Let me explain.
The King is enthralled with your beauty;
Honor Him for He is your Lord.
Psalm 45:11
Last week, I won (yaaaaaaayyyyy!!!!) a Naptime Diaries print from Ellen's Handmade Recess giveaway. Ever since, I have been thinking about this verse (written above), which I had never read before.
I'm not sure my own husband is always enthralled with my beauty...is it really true that God could see me as beautiful?
Me and our fourth baby, March 15, 2012 |
My goal here is to be encouraging to you specifically. With that in mind, I am going to be totally honest and it's a little uncomfortable and a whole lot of embarrassing. I am vain. I care a lot about how I look and how other people perceive how I look. As I've grown as a woman, a wife, a mother, and most importantly, as someone who believes God is real and His promises are true, I have tried to replace vanity with a gentler, more loving, kinder spirit.
I have struggled with this especially during this pregnancy. Apparently, my uterus has the gift of hospitality. As soon as it realized a baby was coming to visit for 9 months, it renovated itself and stretched out to a luxurious, welcoming size. "Come on in!" it seems to say. "Make yourself at home! There's plenty of room to sprawl out!" What? Doesn't your uterus have spiritual gifts?
Did I mention that it did this overnight? That overnight I went from comfortable in my regular jeans to requiring the dreaded up-to-your-bra-strap maternity jeans? I tried to hide it. My little sister saw me and said, "Look! You're showing already!" I sucked in my stomach and told her I was just bloated.

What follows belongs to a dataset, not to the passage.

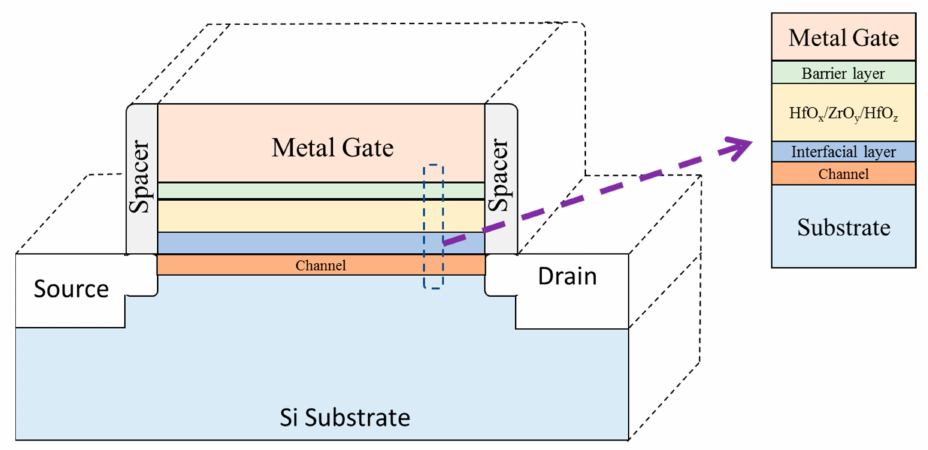
Figure 3. Schematic cross-section profile of an n-channel metal–oxide–semiconductor field-e ff ect transistor (n-MOSFET).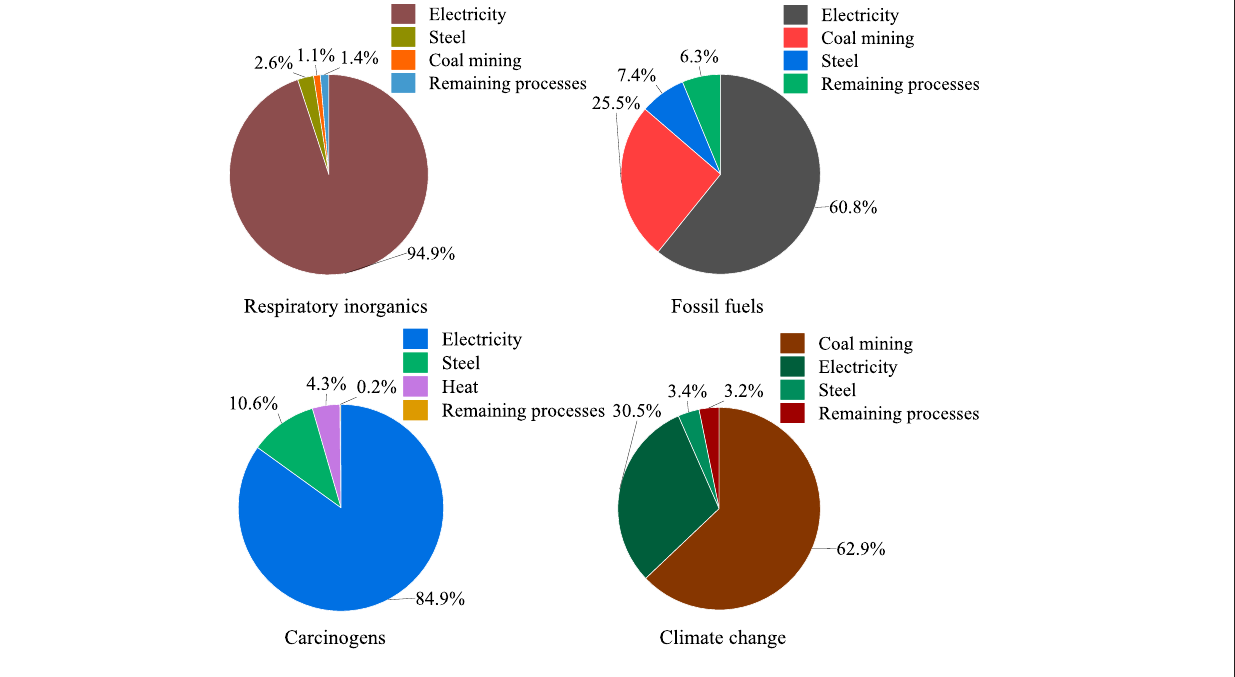
FIGURE 7 | Process contribution analysis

I asked my doctor about it. She confirmed that yes, a uterus has muscle memory and will sometimes expand more quickly after multiple pregnancies. I whined to my husband and to Brandi. I considered wearing only very baggy t-shirts. And then I won the print above and, for the first time in months, came to my senses.
Last year, Don and I lost two babies in a matter of six months. We had to wait to try to get pregnant. I have to stick needles into my pregnant tummy every evening to keep things going smoothly, and all of our prayers and pleas and doctor's visits have resulted in this amazing, miraculous, beautiful blessing. A pregnancy. A healthy pregnancy. A baby who is growing and measures large for his age, ahead of the game, who moves and kicks so ferociously that the sonographer couldn't capture his face on the camera.

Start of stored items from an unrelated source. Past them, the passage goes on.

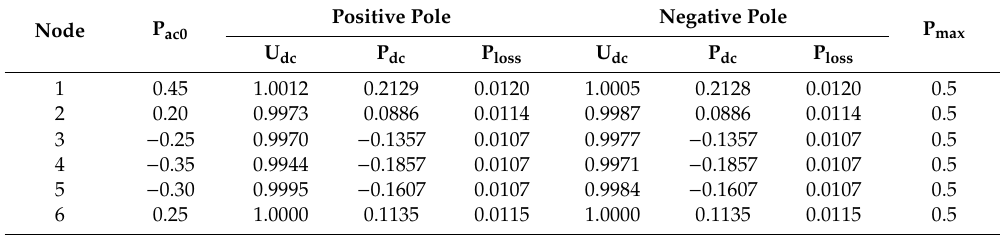
Table 4. Power flow calculation results in the single-point DC voltage control (p.u.).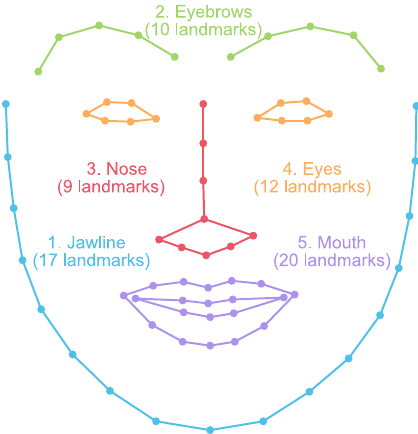
Figure 3. Facial landmarks detected by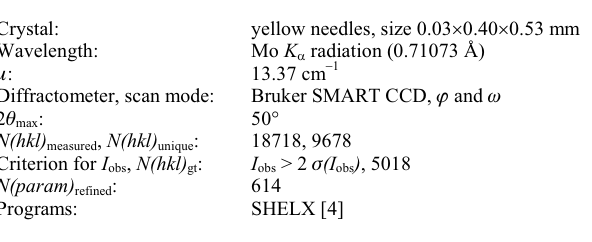
Table 1. Data collection and handling.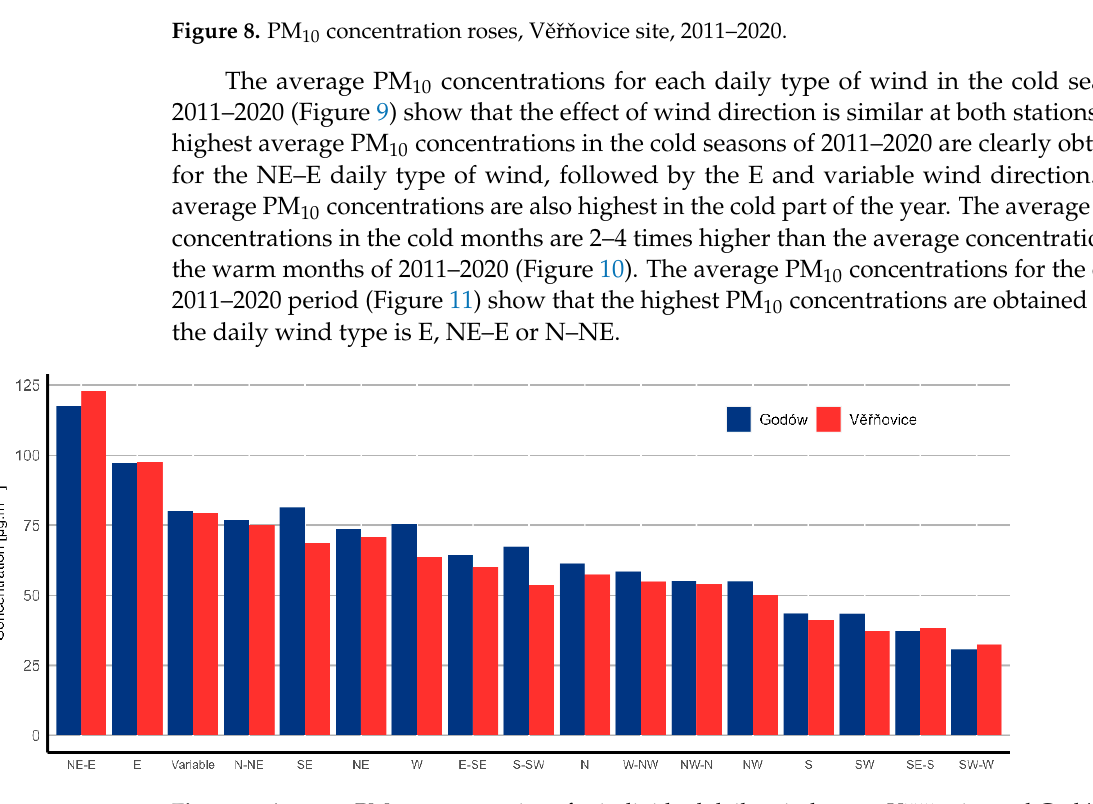
Figure 8. PM 10 concentration roses, Vˇeˇrˇnovice site, 2011–2020.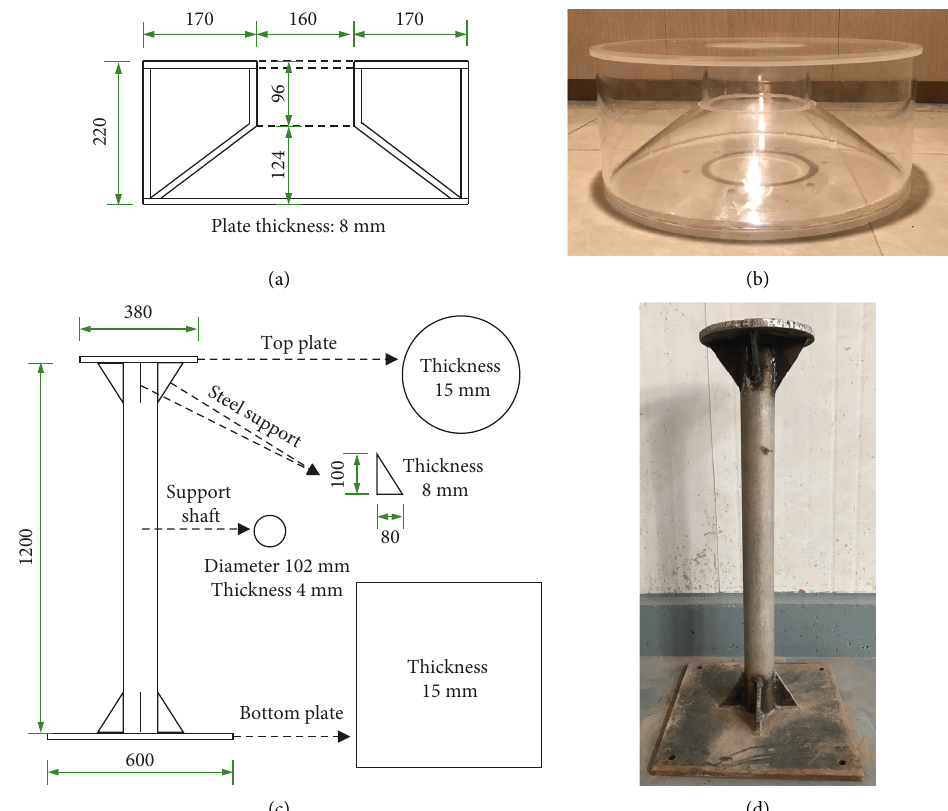
Figure 2: Experimental model and specific sizes. (a) Dimensions of water tank. (b) Water tank model. (c) Dimensions of lower structure. (d) Lower model.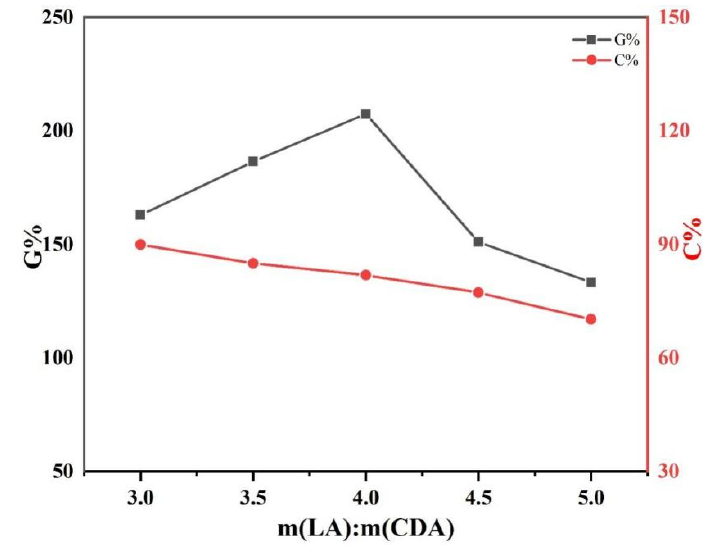
Figure 1. Grafting rate and monomer conversion rate of CDA–g–PLLA under different feeding mass ratio conditions at reaction temperatures of 130 °C for 1 h.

Is it possible that I could be beautiful to Him, to the one who knew me all along, even when I denied He was real and opposed Him as often as I could? I have counted our losses as His grace. I count this newest child as a gift from Him. Swollen face, bruised belly, and all, I have to say that I am finally, finally, finally, starting to see that I am beautiful to Him. And, at the risk of sounding vain, to myself, too.